治療は、原因としてもっとも多いブドウ球菌と緑膿菌をカバーすべく、バンコマイシン、セフタジジム(モダシン)などを使い、培養結果を見てde-escalationというパターンが多いです。局所の洗浄や壊死組織のデブリドマンなども当然必要です。真菌血症などが合併したら、抗真菌薬も追加します。
外傷後についても、ルーチンでは予防的抗菌薬は必要ありません。ただし、汚染された外傷、開放骨折、動物咬傷などでは予防的抗菌薬が推奨されます。開放骨折ではセファレキシン(ケフレックス)などの1世代セファロスポリンが、動物咬傷ではオグサワ(アモキシシリン+アモキシシリン・クラブラン酸)などが推奨されます。まあ、このへんは研究もあまり多くない領域で、迷った場合には感染症屋に相談してください。
それよりも破傷風予防のための、破傷風トキソイド(ハトキ)と破傷風免疫グロブリンの投与が大事です。汚い創の場合は5年以内にハトキを打っていなければ、ハトキと免疫グロブリンを、きれいな創の場合は10年以内にハトキを打っていなければハトキだけを打ちます。高齢者で三種混合ワクチンを幼少時に受けていない場合も、トキソイドや免疫グロブリンの適応があります。よく分かんなかったら、感染症屋を呼んでください。

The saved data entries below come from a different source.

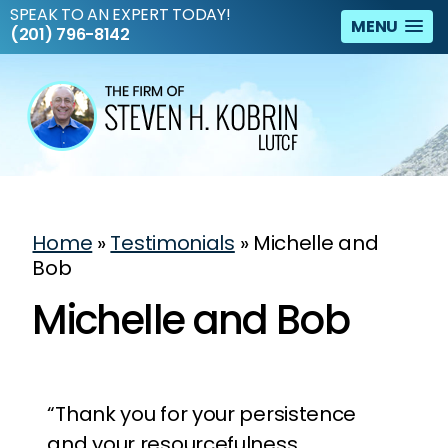
SPEAK TO AN EXPERT TODAY!
MENU
(201) 796-8142
Home
»
Testimonials
»
Michelle and
Bob
Michelle and Bob
“Thank you for your persistence
and your resourcefulness.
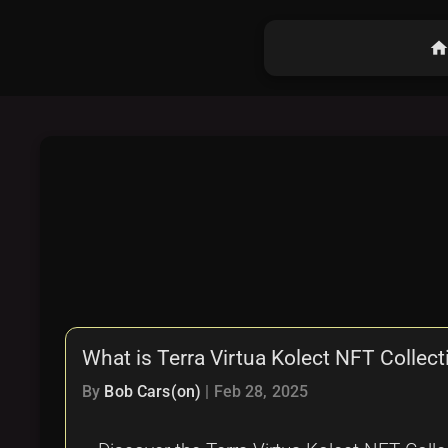
hom
What is Terra Virtua Kolect NFT Collect
By
Bob Cars(on)
|
Feb 28, 2025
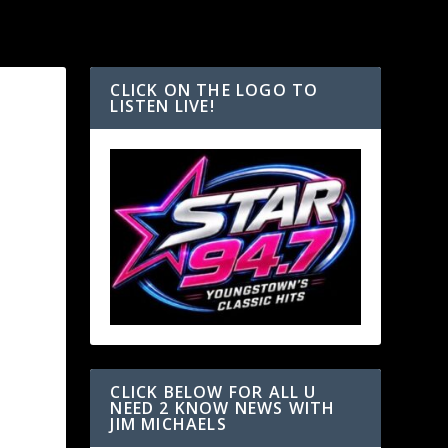
CLICK ON THE LOGO TO
LISTEN LIVE!
T
CLICK BELOW FOR ALL U
NEED 2 KNOW NEWS WITH
JIM MICHAELS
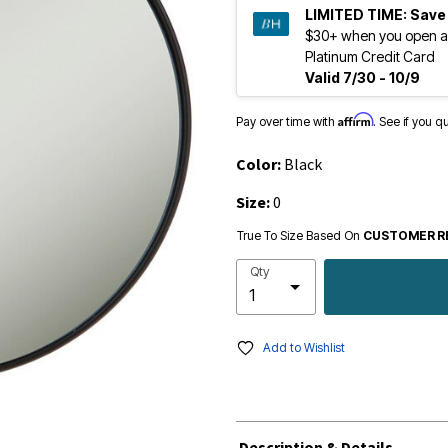
LIMITED TIME:
Save
$30+ when you open a
Platinum Credit Card
Valid 7/30 - 10/9
Affirm
Pay over time with
. See if you q
Color:
Black
Size:
0
True To Size Based On
CUSTOMER R
Qty
Add to Wishlist
Description & Details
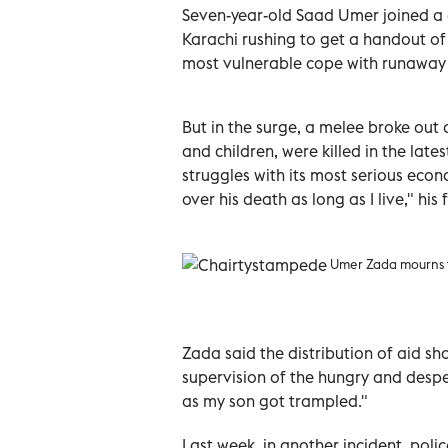
Seven-year-old Saad Umer joined a c
Karachi rushing to get a handout of f
most vulnerable cope with runaway 
But in the surge, a melee broke out
and children, were killed in the late
struggles with its most serious econom
over his death as long as I live," hi
Umer Zada mourns th
Zada said the distribution of aid sh
supervision of the hungry and despe
as my son got trampled."
Last week, in another incident, polic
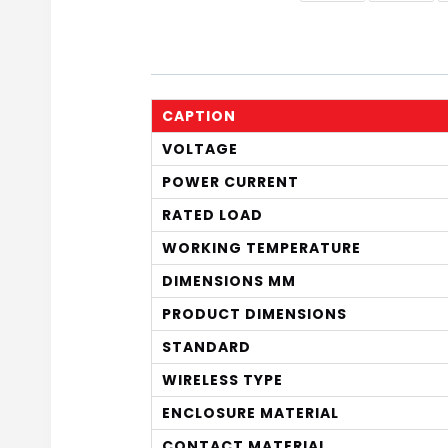
CAPTION
VOLTAGE
POWER CURRENT
RATED LOAD
WORKING TEMPERATURE
DIMENSIONS MM
PRODUCT DIMENSIONS
STANDARD
WIRELESS TYPE
ENCLOSURE MATERIAL
CONTACT MATERIAL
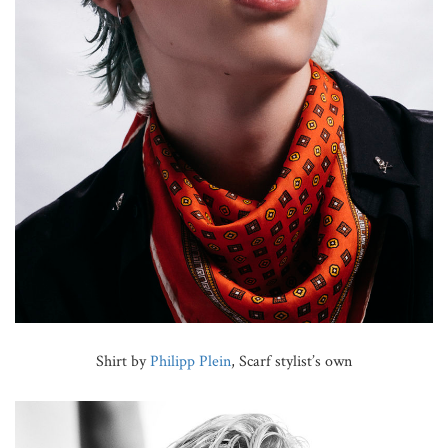
Shirt by
Philipp Plein
, Scarf stylist’s own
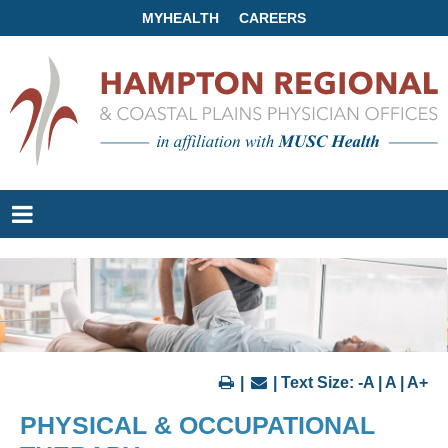
MYHEALTH
CAREERS
|
| Text Size:
-A
|
A
|
A+
PHYSICAL & OCCUPATIONAL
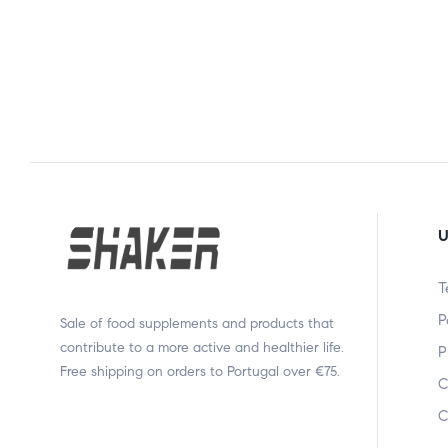
U
T
P
Sale of food supplements and products that
contribute to a more active and healthier life.
P
Free shipping on orders to Portugal over €75.
C
C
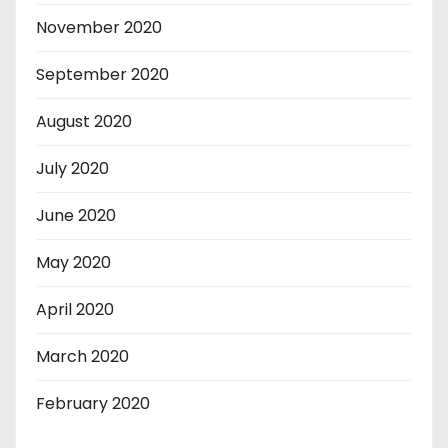
November 2020
September 2020
August 2020
July 2020
June 2020
May 2020
April 2020
March 2020
February 2020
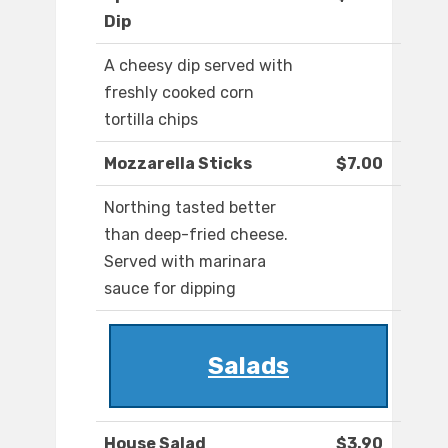
Dip
A cheesy dip served with
freshly cooked corn
tortilla chips
Mozzarella Sticks
$7.00
Northing tasted better
than deep-fried cheese.
Served with marinara
sauce for dipping
Salads
House Salad
$3.90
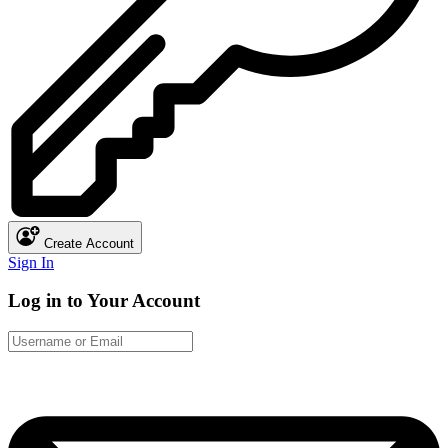
Create Account
Sign In
Log in to Your Account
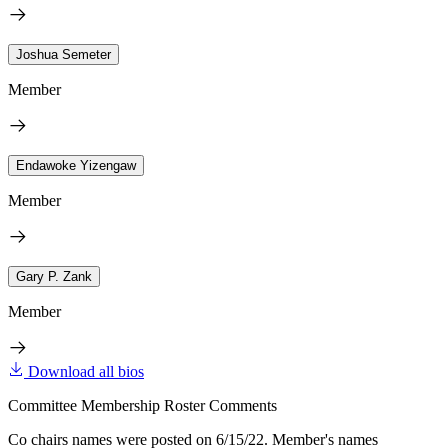
Joshua Semeter
Member
Endawoke Yizengaw
Member
Gary P. Zank
Member
Download all bios
Committee Membership Roster Comments
Co chairs names were posted on 6/15/22. Member's names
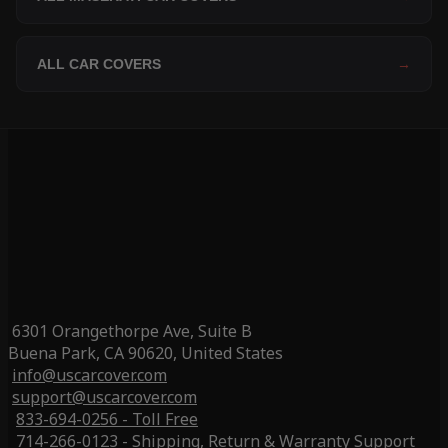
ALL CAR COVERS
→
6301 Orangethorpe Ave, Suite B
Buena Park, CA 90620, United States
info@uscarcover.com
support@uscarcover.com
833-694-0256 - Toll Free
714-266-0123 - Shipping, Return & Warranty Support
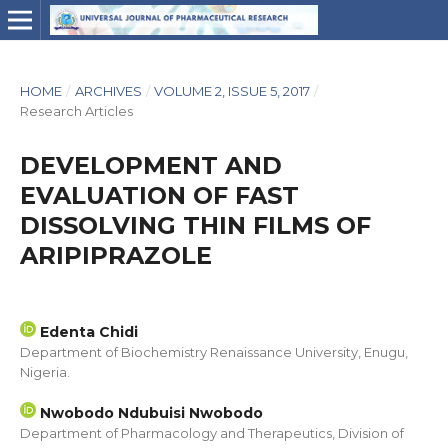
HOME
/
ARCHIVES
/
VOLUME 2, ISSUE 5, 2017
/
Research Articles
DEVELOPMENT AND
EVALUATION OF FAST
DISSOLVING THIN FILMS OF
ARIPIPRAZOLE
Edenta Chidi
Department of Biochemistry Renaissance University, Enugu,
Nigeria.
Nwobodo Ndubuisi Nwobodo
Department of Pharmacology and Therapeutics, Division of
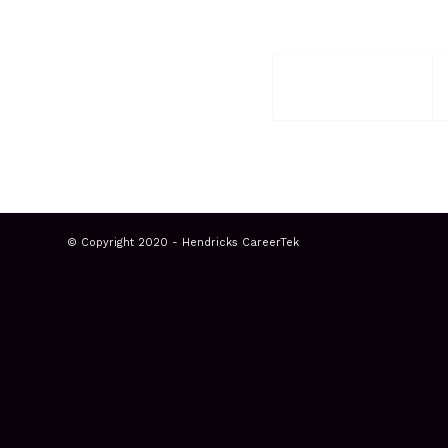
© Copyright 2020 - Hendricks CareerTek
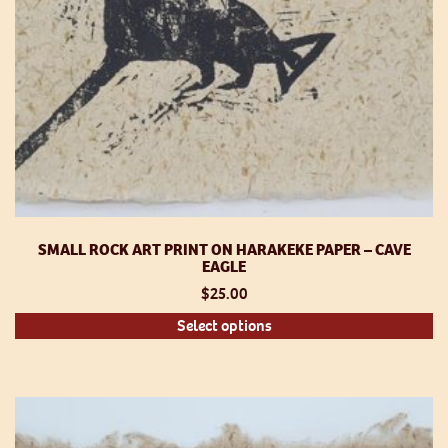
SMALL ROCK ART PRINT ON HARAKEKE PAPER – CAVE
EAGLE
$
25.00
Th
Select options
pr
h
mu
va
T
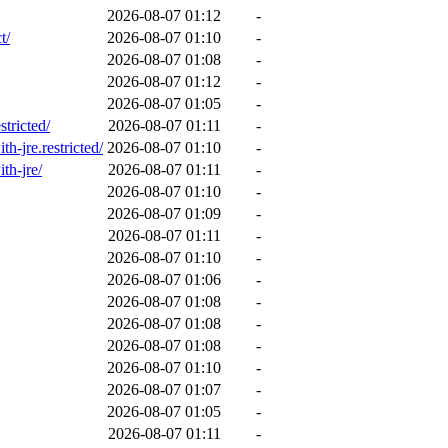
2026-08-07 01:12
-
t/
2026-08-07 01:10
-
2026-08-07 01:08
-
2026-08-07 01:12
-
2026-08-07 01:05
-
stricted/
2026-08-07 01:11
-
h-jre.restricted/
2026-08-07 01:10
-
th-jre/
2026-08-07 01:11
-
2026-08-07 01:10
-
2026-08-07 01:09
-
2026-08-07 01:11
-
2026-08-07 01:10
-
2026-08-07 01:06
-
2026-08-07 01:08
-
2026-08-07 01:08
-
2026-08-07 01:08
-
2026-08-07 01:10
-
2026-08-07 01:07
-
2026-08-07 01:05
-
2026-08-07 01:11
-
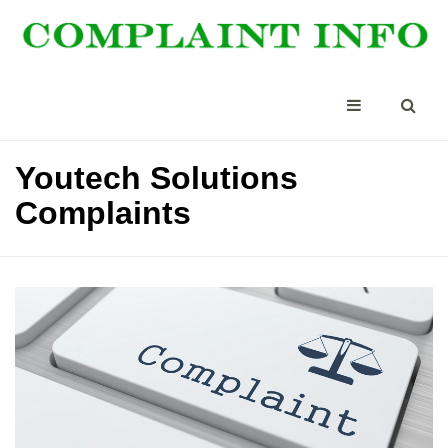
Youtech Solutions
Complaints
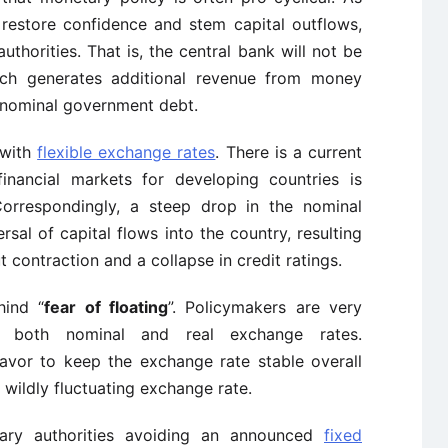
o restore confidence and stem capital outflows,
authorities. That is, the central bank will not be
 which generates additional revenue from money
f nominal government debt.
 with
flexible exchange rates
. There is a current
inancial markets for developing countries is
 Correspondingly, a steep drop in the nominal
rsal of capital flows into the country, resulting
t contraction and a collapse in credit ratings.
hind “
fear of floating
”. Policymakers are very
 both nominal and real exchange rates.
eavor to keep the exchange rate stable overall
 wildly fluctuating exchange rate.
tary authorities avoiding an announced
fixed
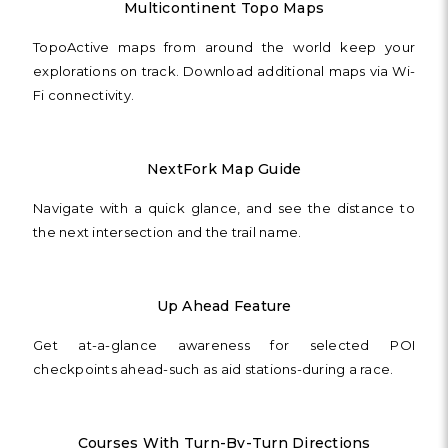
Multicontinent Topo Maps
TopoActive maps from around the world keep your
explorations on track. Download additional maps via Wi-
Fi connectivity.
NextFork Map Guide
Navigate with a quick glance, and see the distance to
the next intersection and the trail name.
Up Ahead Feature
Get at-a-glance awareness for selected POI
checkpoints ahead-such as aid stations-during a race.
Courses With Turn-By-Turn Directions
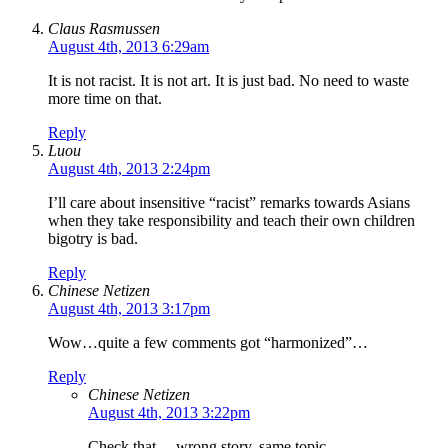
Claus Rasmussen
August 4th, 2013 6:29am
It is not racist. It is not art. It is just bad. No need to waste
more time on that.
Reply
Luou
August 4th, 2013 2:24pm
I’ll care about insensitive “racist” remarks towards Asians
when they take responsibility and teach their own children
bigotry is bad.
Reply
Chinese Netizen
August 4th, 2013 3:17pm
Wow…quite a few comments got “harmonized”…
Reply
Chinese Netizen
August 4th, 2013 3:22pm
Check that… wrong story, same topic.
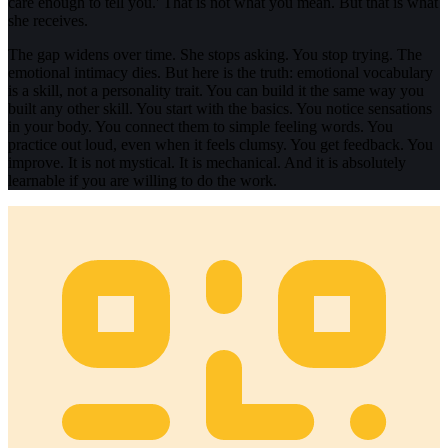
care enough to tell you.' That is not what you mean. But that is what
she receives.
The gap widens over time. She stops asking. You stop trying. The
emotional intimacy dies. But here is the truth: emotional vocabulary
is a skill, not a personality trait. You can build it the same way you
built any other skill. You start with the basics. You notice sensations
in your body. You connect them to simple feeling words. You
practice out loud, even when it feels clumsy. You get feedback. You
improve. It is not mystical. It is mechanical. And it is absolutely
learnable if you are willing to do the work.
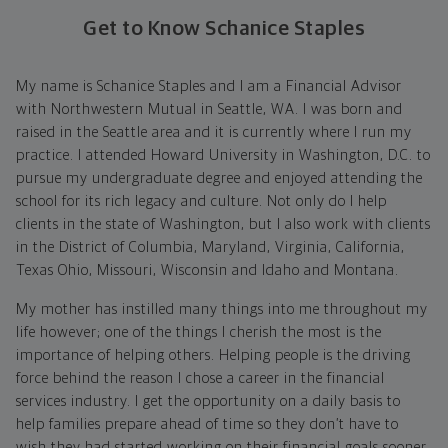
Get to Know Schanice Staples
My name is Schanice Staples and I am a Financial Advisor
with Northwestern Mutual in Seattle, WA. I was born and
raised in the Seattle area and it is currently where I run my
practice. I attended Howard University in Washington, D.C. to
pursue my undergraduate degree and enjoyed attending the
school for its rich legacy and culture. Not only do I help
clients in the state of Washington, but I also work with clients
in the District of Columbia, Maryland, Virginia, California,
Texas Ohio, Missouri, Wisconsin and Idaho and Montana.
My mother has instilled many things into me throughout my
life however; one of the things I cherish the most is the
importance of helping others. Helping people is the driving
force behind the reason I chose a career in the financial
services industry. I get the opportunity on a daily basis to
help families prepare ahead of time so they don’t have to
wish they had started working on their financial goals sooner.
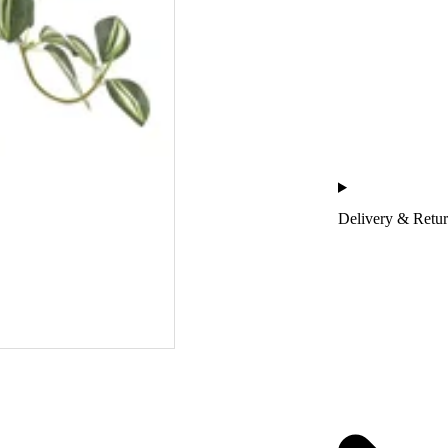
Delivery & Retu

それから脾破裂や脾摘があった場合には、13価の結合型肺炎球菌ワクチン(プレベナー)を1回接種し、8週間待って23価の肺炎球菌ワクチン(ニューモバックス)を接種します。もし5年以上前にニューモバックス接種を受けていたら、やはり同様に13価のプレベナー、8週間待って23価のニューモバックスを打ちます。5年以内だったら、1回だけ13価のプレベナーを接種します。その後は5年ごとに23価のニューモバックスが推奨されます。なお、5歳未満の場合は連日の抗菌薬予防投与も推奨されます。このへんは、最近予防接種の選択肢が増えた分、ややこしくなったので、ぜひ感染症屋にご相談ください。
まとめ
・熱傷にルーチンの予防的抗菌薬は必要ない。
・全身感染症を疑ったら、適切な培養をとって治療
・外傷では破傷風予防が大事。
・脾摘患者では肺炎球菌の予防を。最近ややこしくなったので、迷ったら感染症屋コール!
文献
Gauglitz GG, and Shahrokhi S. Clinical manifestations, diagnosis, and treatment of burn wound sepsis. UpToDate. last updated Oct 17, 2013.
Lane JC et al. Current Concepts of Prophylactic Antibiotics in Trauma: A Review. Open Orthop J. 2012 Nov 30;6:511–7.